243：在原業平：2018/01/29(月) 08:15:11: ある細胞を分析した結果マウス背景が(B6N SLC♀/129+Ter CLEA♂)であると確認された。
ある論文に使われたマウスは(129+Ter CLEA♀/B6N SLC♂)だと書かれている。
前者は後者の実験時に使われた細胞であると結論する科学者があるだろうか。
244：小野小町：2018/01/29(月) 08:16:11: 科学者じゃなくても、一般人でも思わないことだわ。
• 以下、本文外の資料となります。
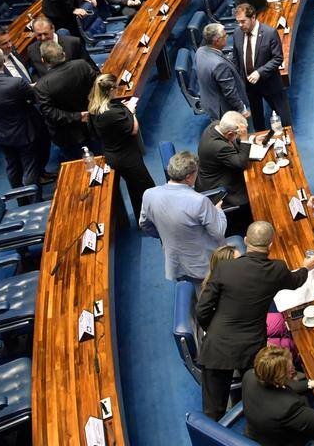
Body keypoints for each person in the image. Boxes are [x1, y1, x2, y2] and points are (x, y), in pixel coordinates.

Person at [196, 221, 314, 419]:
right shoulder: (277, 269)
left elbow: (202, 309)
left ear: (245, 241)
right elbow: (296, 282)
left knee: (212, 413)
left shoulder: (224, 268)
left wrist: (216, 330)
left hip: (217, 347)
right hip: (251, 351)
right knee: (260, 398)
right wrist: (305, 267)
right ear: (270, 246)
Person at [139, 150, 228, 285]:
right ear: (188, 177)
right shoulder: (200, 201)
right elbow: (218, 232)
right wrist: (218, 211)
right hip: (203, 265)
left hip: (175, 262)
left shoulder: (149, 194)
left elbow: (144, 224)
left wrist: (165, 235)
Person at [0, 46, 49, 189]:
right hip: (23, 130)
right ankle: (33, 201)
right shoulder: (15, 83)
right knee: (30, 166)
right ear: (2, 61)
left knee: (12, 165)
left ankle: (21, 200)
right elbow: (34, 98)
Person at [88, 73, 155, 222]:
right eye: (116, 88)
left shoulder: (94, 107)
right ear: (110, 90)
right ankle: (152, 219)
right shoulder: (111, 113)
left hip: (114, 152)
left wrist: (123, 110)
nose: (117, 90)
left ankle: (141, 217)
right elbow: (134, 129)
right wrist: (131, 111)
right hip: (126, 157)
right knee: (147, 188)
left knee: (134, 187)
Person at [33, 41, 97, 160]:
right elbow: (98, 87)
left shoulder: (41, 86)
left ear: (43, 60)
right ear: (64, 54)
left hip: (68, 134)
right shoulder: (82, 65)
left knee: (78, 164)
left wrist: (78, 116)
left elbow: (50, 113)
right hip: (94, 121)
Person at [233, 3, 290, 131]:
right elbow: (236, 59)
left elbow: (278, 58)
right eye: (238, 22)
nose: (240, 25)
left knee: (282, 116)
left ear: (253, 18)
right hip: (249, 85)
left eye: (243, 21)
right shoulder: (237, 33)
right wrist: (239, 80)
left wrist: (260, 72)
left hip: (269, 82)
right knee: (257, 118)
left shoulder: (270, 33)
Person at [198, 111, 253, 233]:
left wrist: (250, 141)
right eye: (237, 134)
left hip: (214, 174)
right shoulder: (218, 147)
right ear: (229, 133)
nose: (238, 136)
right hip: (218, 186)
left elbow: (232, 141)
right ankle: (248, 224)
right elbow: (241, 164)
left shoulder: (216, 125)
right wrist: (244, 140)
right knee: (253, 191)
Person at [196, 22, 251, 121]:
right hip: (223, 108)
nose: (227, 36)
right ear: (217, 41)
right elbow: (230, 92)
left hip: (209, 101)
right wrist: (242, 109)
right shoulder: (219, 65)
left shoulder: (200, 51)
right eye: (225, 35)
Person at [28, 17, 95, 78]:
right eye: (39, 35)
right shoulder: (32, 50)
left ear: (53, 29)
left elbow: (91, 68)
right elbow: (35, 73)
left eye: (46, 34)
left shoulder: (73, 43)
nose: (43, 38)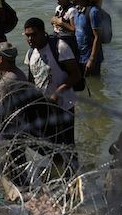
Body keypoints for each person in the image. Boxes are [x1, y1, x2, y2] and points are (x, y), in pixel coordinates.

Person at [22, 17, 83, 165]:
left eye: (34, 34)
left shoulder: (59, 47)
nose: (30, 39)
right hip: (43, 108)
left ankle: (73, 178)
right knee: (47, 145)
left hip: (63, 106)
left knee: (67, 147)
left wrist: (57, 93)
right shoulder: (30, 54)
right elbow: (32, 81)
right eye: (27, 35)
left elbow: (76, 74)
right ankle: (58, 171)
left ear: (43, 33)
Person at [71, 0, 104, 77]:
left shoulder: (93, 12)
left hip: (91, 58)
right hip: (80, 57)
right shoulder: (77, 10)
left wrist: (91, 59)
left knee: (94, 84)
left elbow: (98, 37)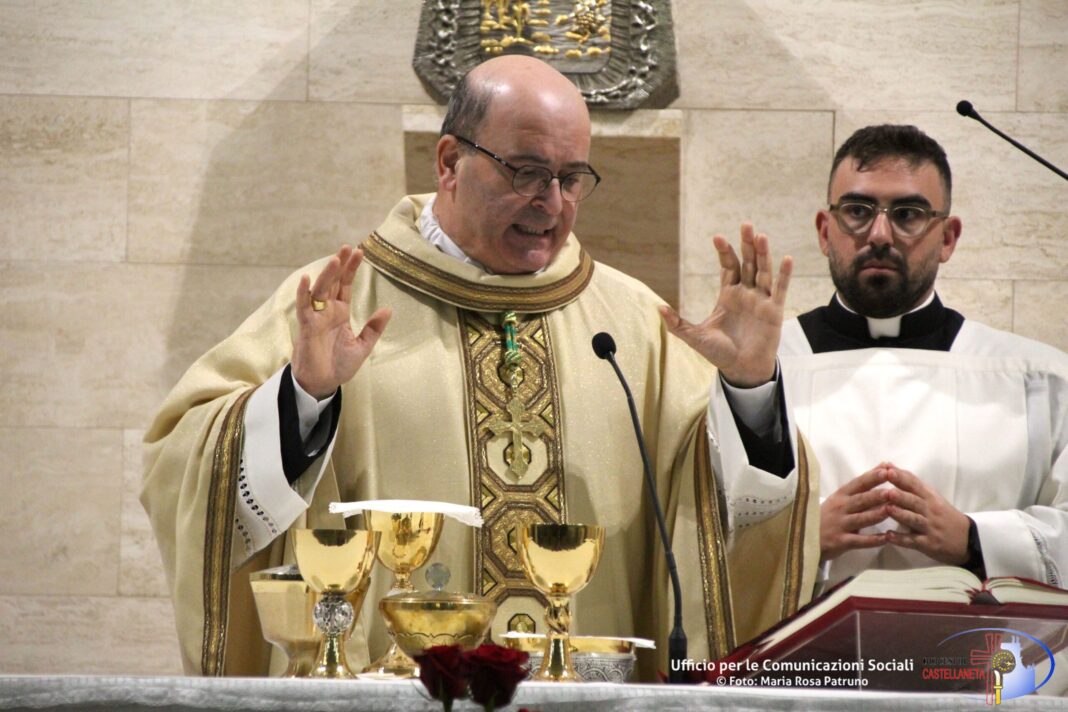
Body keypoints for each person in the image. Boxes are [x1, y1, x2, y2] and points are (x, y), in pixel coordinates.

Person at [142, 55, 819, 679]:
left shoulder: (632, 324)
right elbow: (181, 458)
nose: (551, 201)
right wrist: (303, 401)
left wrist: (751, 392)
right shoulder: (339, 303)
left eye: (571, 178)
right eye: (525, 171)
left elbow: (725, 519)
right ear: (448, 161)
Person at [676, 124, 1068, 594]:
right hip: (806, 665)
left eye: (909, 213)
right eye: (858, 211)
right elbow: (688, 528)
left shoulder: (1036, 379)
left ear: (948, 237)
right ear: (825, 231)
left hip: (974, 661)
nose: (880, 234)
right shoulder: (758, 372)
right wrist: (802, 538)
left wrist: (974, 540)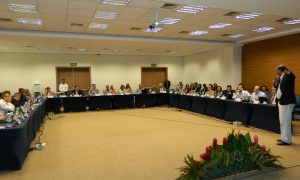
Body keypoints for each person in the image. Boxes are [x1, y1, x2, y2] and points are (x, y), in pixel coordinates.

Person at [276, 65, 296, 146]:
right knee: (282, 121)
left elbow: (293, 76)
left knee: (286, 121)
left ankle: (287, 140)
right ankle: (284, 137)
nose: (278, 72)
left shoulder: (288, 75)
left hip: (287, 102)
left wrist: (288, 71)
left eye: (278, 70)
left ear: (281, 70)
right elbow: (279, 89)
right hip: (282, 102)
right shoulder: (282, 77)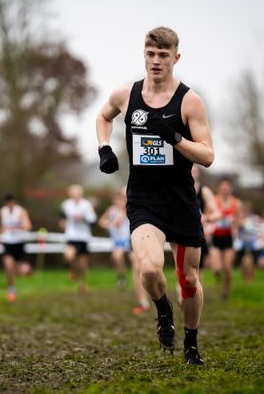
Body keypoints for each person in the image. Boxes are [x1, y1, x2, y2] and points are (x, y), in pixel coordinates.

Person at [95, 26, 214, 365]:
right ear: (143, 55)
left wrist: (175, 137)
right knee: (148, 269)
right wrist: (104, 148)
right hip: (144, 199)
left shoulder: (189, 101)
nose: (156, 61)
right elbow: (103, 117)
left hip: (180, 200)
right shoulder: (126, 95)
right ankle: (163, 310)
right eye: (151, 54)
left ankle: (191, 343)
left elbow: (207, 155)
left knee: (189, 280)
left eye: (163, 55)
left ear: (176, 58)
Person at [98, 187, 150, 314]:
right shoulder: (112, 210)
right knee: (122, 258)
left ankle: (151, 297)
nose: (123, 199)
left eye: (125, 196)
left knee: (145, 269)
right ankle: (141, 299)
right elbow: (102, 221)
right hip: (120, 241)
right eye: (121, 197)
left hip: (136, 240)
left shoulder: (135, 208)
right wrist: (109, 224)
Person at [209, 177, 243, 300]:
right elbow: (208, 216)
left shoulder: (236, 203)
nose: (224, 189)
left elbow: (240, 220)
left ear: (230, 188)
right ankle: (217, 275)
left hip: (229, 238)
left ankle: (225, 291)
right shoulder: (213, 201)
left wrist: (235, 223)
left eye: (227, 187)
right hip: (216, 237)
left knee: (228, 268)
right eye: (222, 187)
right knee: (217, 268)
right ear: (218, 188)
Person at [59, 184, 97, 294]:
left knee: (83, 262)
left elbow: (93, 220)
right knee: (69, 256)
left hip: (83, 236)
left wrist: (83, 218)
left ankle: (83, 284)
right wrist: (62, 223)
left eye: (77, 193)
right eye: (73, 193)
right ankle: (73, 270)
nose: (75, 195)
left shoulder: (86, 204)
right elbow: (62, 217)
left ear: (81, 194)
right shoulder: (65, 204)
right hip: (71, 235)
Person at [0, 193, 33, 302]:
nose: (10, 204)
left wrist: (18, 226)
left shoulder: (21, 211)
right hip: (8, 243)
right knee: (8, 267)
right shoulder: (2, 212)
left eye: (11, 202)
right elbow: (2, 225)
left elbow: (28, 226)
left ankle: (26, 269)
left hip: (19, 243)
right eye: (8, 202)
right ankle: (11, 291)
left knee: (18, 271)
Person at [191, 165, 221, 281]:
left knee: (197, 269)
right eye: (190, 170)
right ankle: (182, 294)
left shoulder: (204, 191)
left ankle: (195, 294)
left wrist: (206, 218)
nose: (192, 173)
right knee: (180, 267)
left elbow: (217, 213)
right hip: (180, 231)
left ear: (198, 173)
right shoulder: (176, 189)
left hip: (198, 233)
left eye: (194, 171)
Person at [235, 202, 258, 282]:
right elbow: (237, 229)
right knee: (242, 262)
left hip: (250, 244)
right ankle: (245, 279)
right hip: (241, 244)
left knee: (249, 261)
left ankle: (251, 279)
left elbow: (256, 229)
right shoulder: (239, 219)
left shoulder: (254, 218)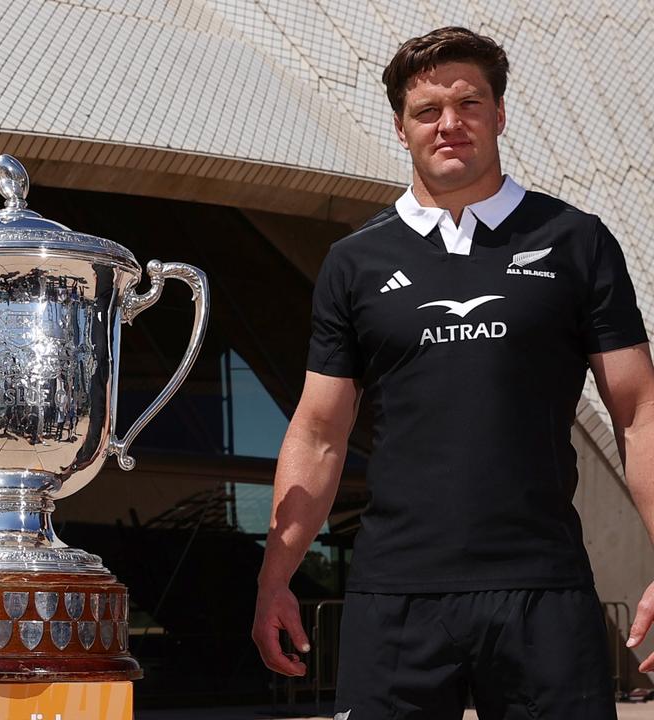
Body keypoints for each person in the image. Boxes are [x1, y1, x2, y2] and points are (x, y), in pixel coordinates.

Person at [252, 26, 654, 719]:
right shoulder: (355, 263)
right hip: (396, 597)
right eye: (428, 111)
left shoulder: (575, 239)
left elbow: (639, 413)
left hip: (543, 590)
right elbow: (319, 435)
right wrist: (275, 575)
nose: (450, 125)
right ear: (402, 128)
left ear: (499, 115)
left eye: (469, 104)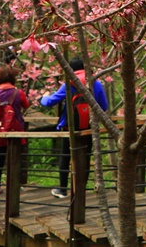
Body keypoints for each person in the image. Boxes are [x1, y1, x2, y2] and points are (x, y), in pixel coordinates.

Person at [39, 57, 108, 199]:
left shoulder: (70, 84)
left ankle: (62, 190)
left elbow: (49, 102)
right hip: (89, 127)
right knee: (85, 156)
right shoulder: (95, 82)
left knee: (65, 156)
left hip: (70, 127)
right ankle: (81, 189)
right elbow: (104, 106)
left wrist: (44, 97)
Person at [0, 65, 29, 196]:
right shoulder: (18, 93)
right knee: (15, 158)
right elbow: (26, 105)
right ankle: (14, 183)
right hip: (16, 131)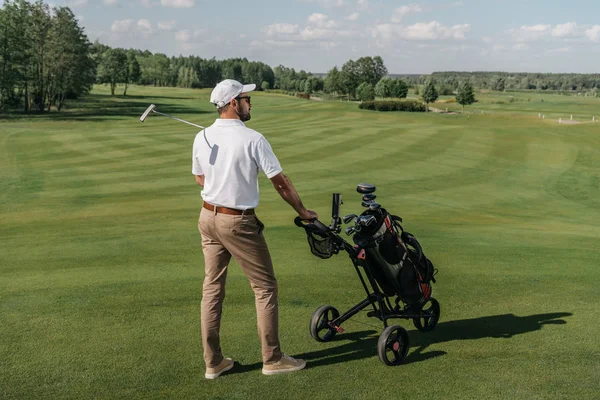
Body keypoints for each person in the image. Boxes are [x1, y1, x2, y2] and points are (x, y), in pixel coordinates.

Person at [192, 79, 318, 379]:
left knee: (212, 290)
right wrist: (303, 212)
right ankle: (272, 359)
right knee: (265, 288)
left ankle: (214, 363)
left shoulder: (202, 137)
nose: (251, 103)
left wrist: (223, 178)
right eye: (246, 99)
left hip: (207, 217)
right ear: (233, 104)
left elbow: (200, 180)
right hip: (238, 222)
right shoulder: (253, 139)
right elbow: (280, 182)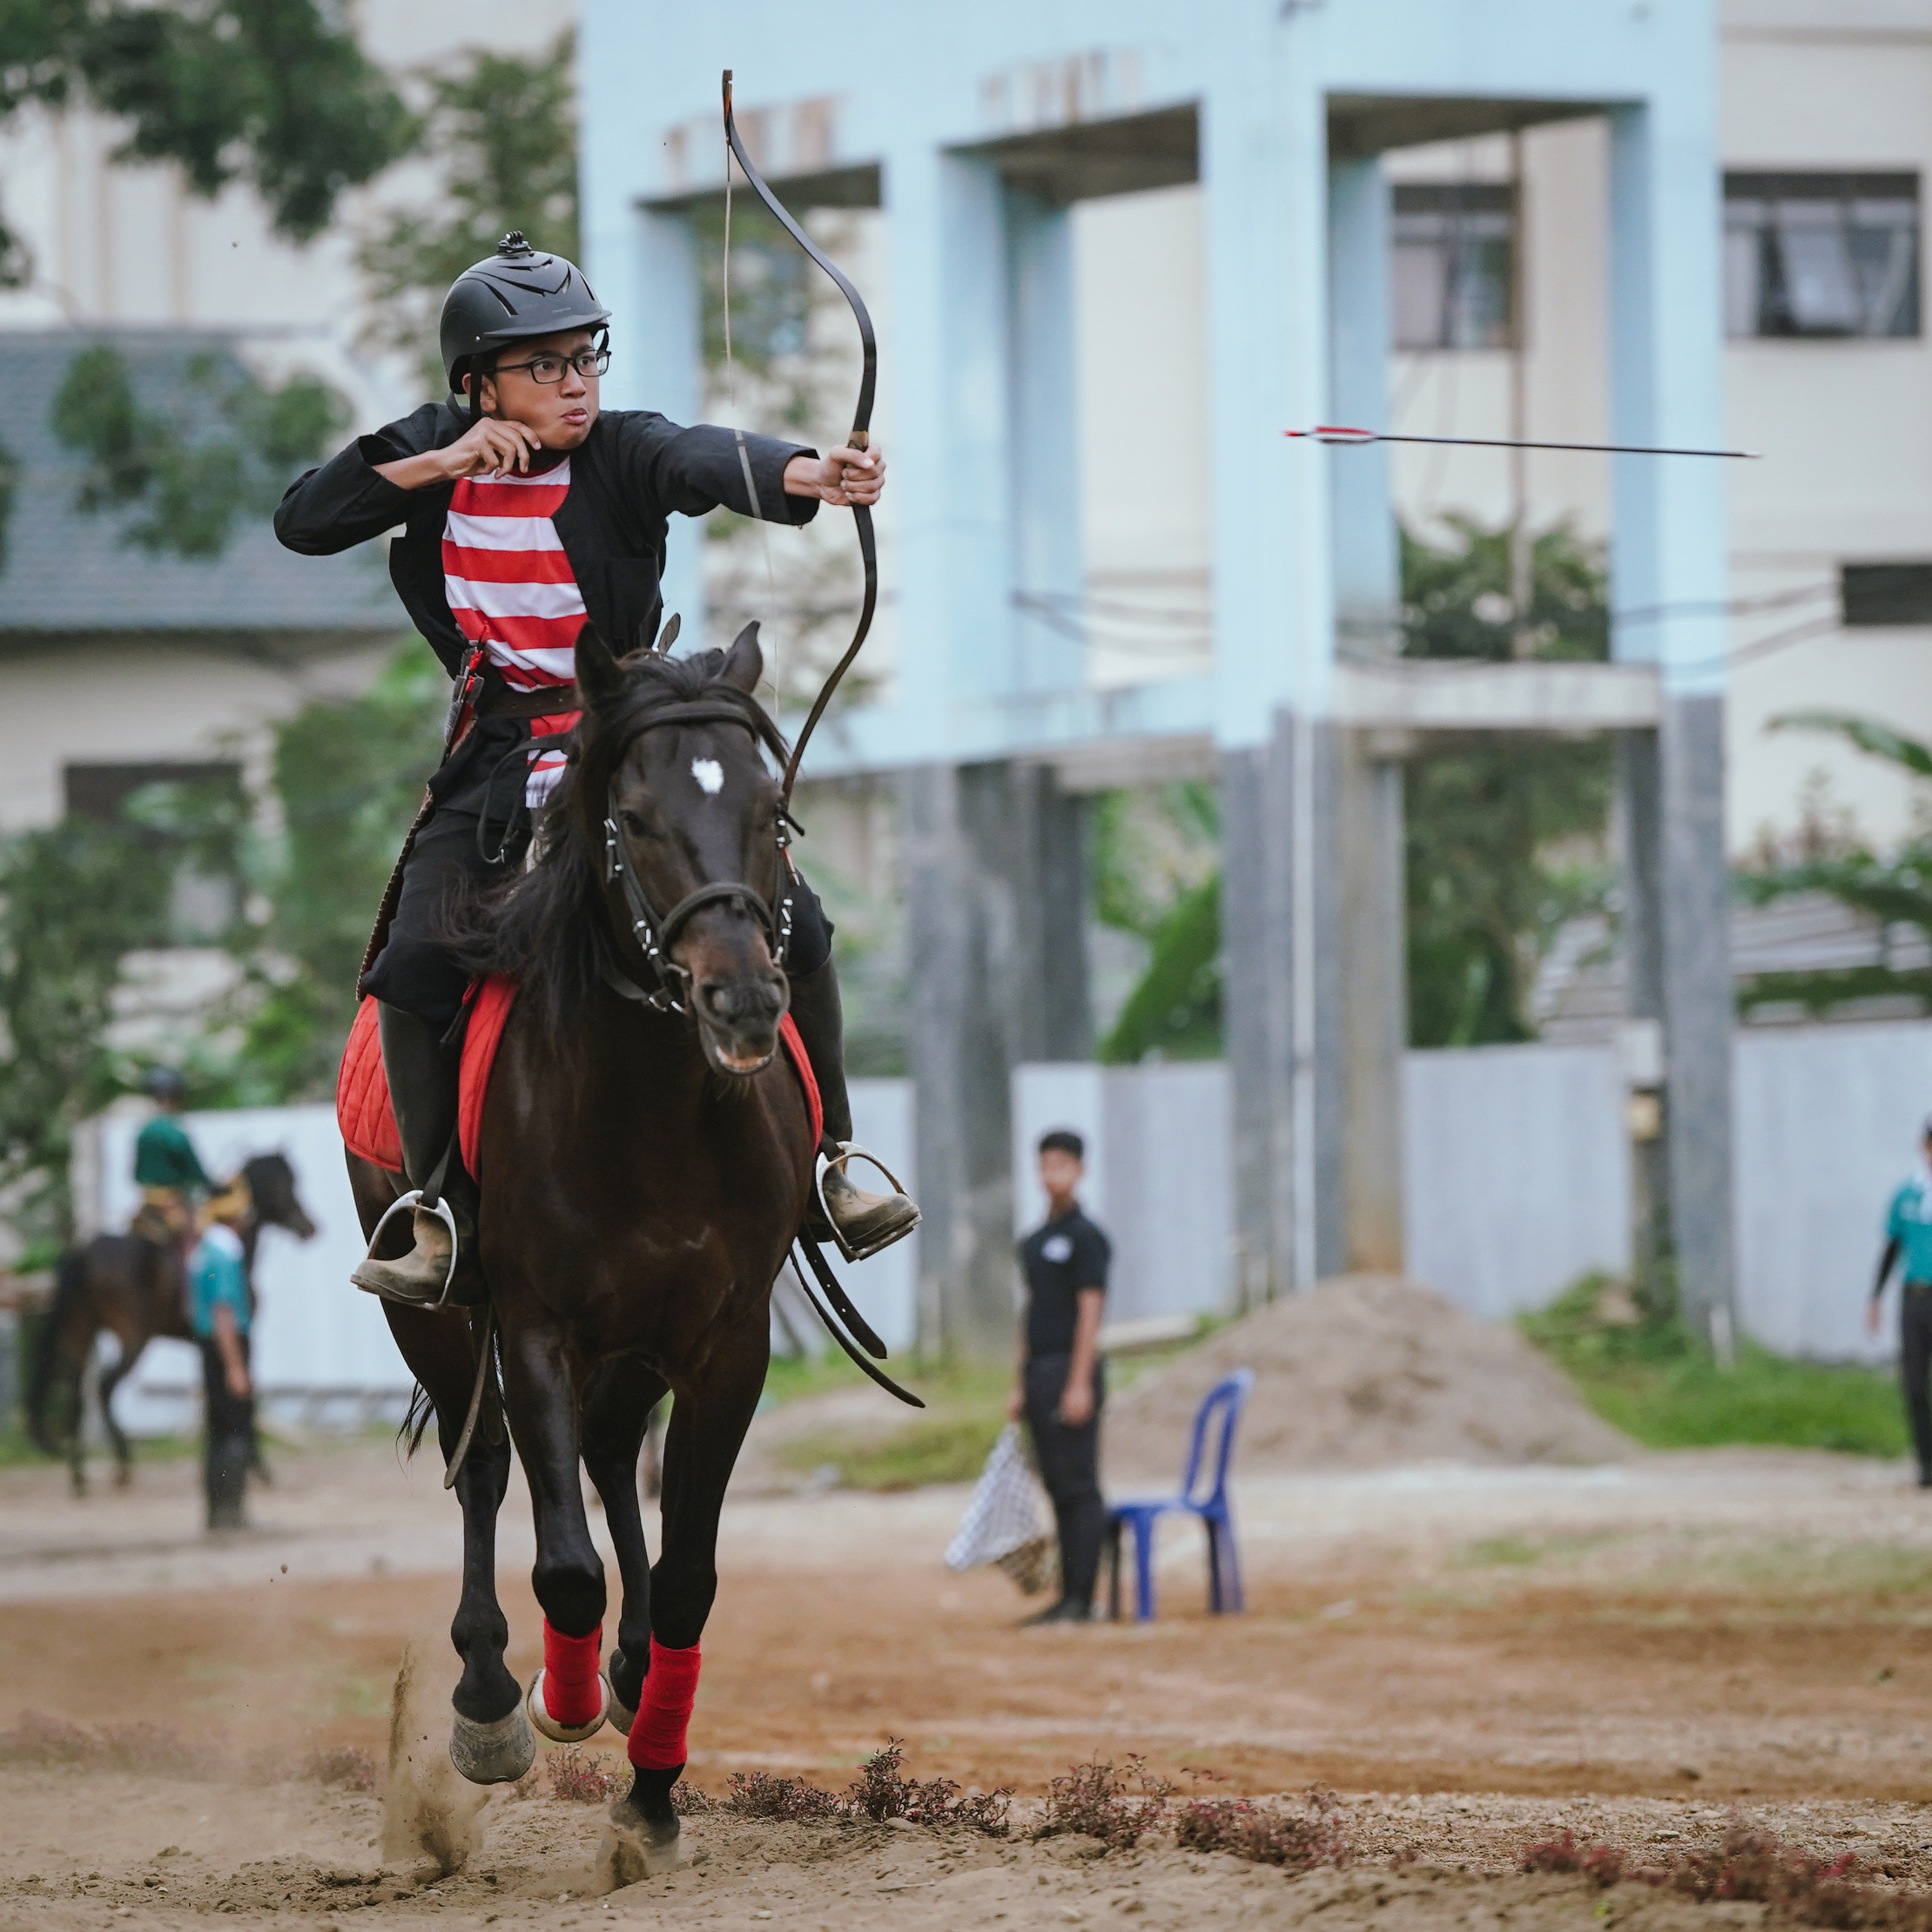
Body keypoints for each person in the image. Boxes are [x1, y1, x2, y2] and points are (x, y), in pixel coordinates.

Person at [274, 232, 917, 1303]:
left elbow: (698, 455)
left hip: (623, 741)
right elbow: (304, 520)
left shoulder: (620, 450)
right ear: (479, 382)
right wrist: (444, 464)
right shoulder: (431, 450)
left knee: (794, 922)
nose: (576, 384)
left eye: (587, 358)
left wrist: (808, 472)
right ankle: (433, 1209)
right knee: (412, 960)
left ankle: (832, 1164)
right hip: (491, 760)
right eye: (547, 365)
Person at [1009, 1128, 1111, 1626]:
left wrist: (1080, 1381)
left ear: (1080, 1171)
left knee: (1079, 1486)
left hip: (1071, 1368)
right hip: (1039, 1370)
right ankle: (1066, 1594)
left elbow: (1090, 1310)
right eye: (1045, 1165)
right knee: (1055, 1485)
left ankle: (1083, 1596)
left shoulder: (1087, 1239)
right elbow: (1030, 1312)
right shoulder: (1034, 1242)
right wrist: (1018, 1384)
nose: (1052, 1175)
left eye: (1062, 1166)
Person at [1869, 1115, 1932, 1488]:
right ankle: (1926, 1462)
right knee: (1914, 1385)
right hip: (1916, 1298)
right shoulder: (1907, 1195)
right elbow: (1892, 1248)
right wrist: (1875, 1296)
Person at [189, 1178, 255, 1531]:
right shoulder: (226, 1251)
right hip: (228, 1345)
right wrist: (236, 1366)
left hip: (206, 1344)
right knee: (236, 1428)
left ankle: (217, 1513)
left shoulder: (201, 1251)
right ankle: (234, 1513)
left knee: (216, 1430)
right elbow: (224, 1311)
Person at [131, 1067, 210, 1247]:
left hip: (147, 1200)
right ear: (177, 1097)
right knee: (200, 1240)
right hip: (173, 1203)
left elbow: (136, 1173)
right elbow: (194, 1171)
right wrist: (210, 1184)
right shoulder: (175, 1133)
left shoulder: (144, 1131)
245：在原業平：2018/01/29(月) 08:18:31: ならば、これを結びつけるのは間違ってるんじゃないか。一体誰が結び付けたんだい。
246：小野小町：2018/01/29(月) 08:26:47: 最初は日経サイエンスかしらね。
>>
大田氏は大田マウスから受精卵ES細胞を2株、核移植ES細胞を4株、作っていた。・・・
この調査で核移植ES細胞は母親が岡部マウスであり、FLSやCLS、2株の受精卵ES細胞は母親が一般的な白マウスだったことが判明。核移植ES細胞が候補から外れた。
247：在原業平：2018/01/29(月) 08:32:35: 候補から外す前にこれが太田論文の細胞でないということに気づくべきじゃないか。
ばかばかしい。どこまでトンチンカンなんだろうね。それとntESは４株じゃないか。
前部調べてないよね。桂調査ですら２株しかない。残りの２株はどうした。
248：小野小町：2018/01/29(月) 08:39:16: ４株だというのは日経サイエンスが太田さんから聞いただけの話しだわ。
Ooboeさん達の取り寄せ経緯書類から２株しか分析機関には送られていない。
しかも、太田さんが送ったものかどうかすら分かっていないわ。桂報告は以下よ。
>>
また、STAP 幹細胞 FLS が、Acrosin プロモーター下に GFP を発現する Acr-GFP と、CAG プロモーター下に GFP を発現する CAG-GFP の共挿入を含むことが判明した後に、過去に CDB ゲノム・リプログラミング研究チーム（以下「CDB 若山研」という）で作製された Acr-GFP/CAG-GFP 共挿入 ES 細胞を取り寄せて解析したのが、下段の 4 種類の細胞である。
249：在原業平：2018/01/29(月) 08:40:48: どこから「取り寄せ」たの?
250：小野小町：2018/01/29(月) 08:43:28: 取り寄せルートは
①太田さんから
②山梨若山研から
③他の研究機関から
しかないわね。
桂報告は作成者が太田さんだとも書いていない。<過去に CDB ゲノム・リプログラミング
研究チーム（以下「CDB 若山研」という）で作製された >としている。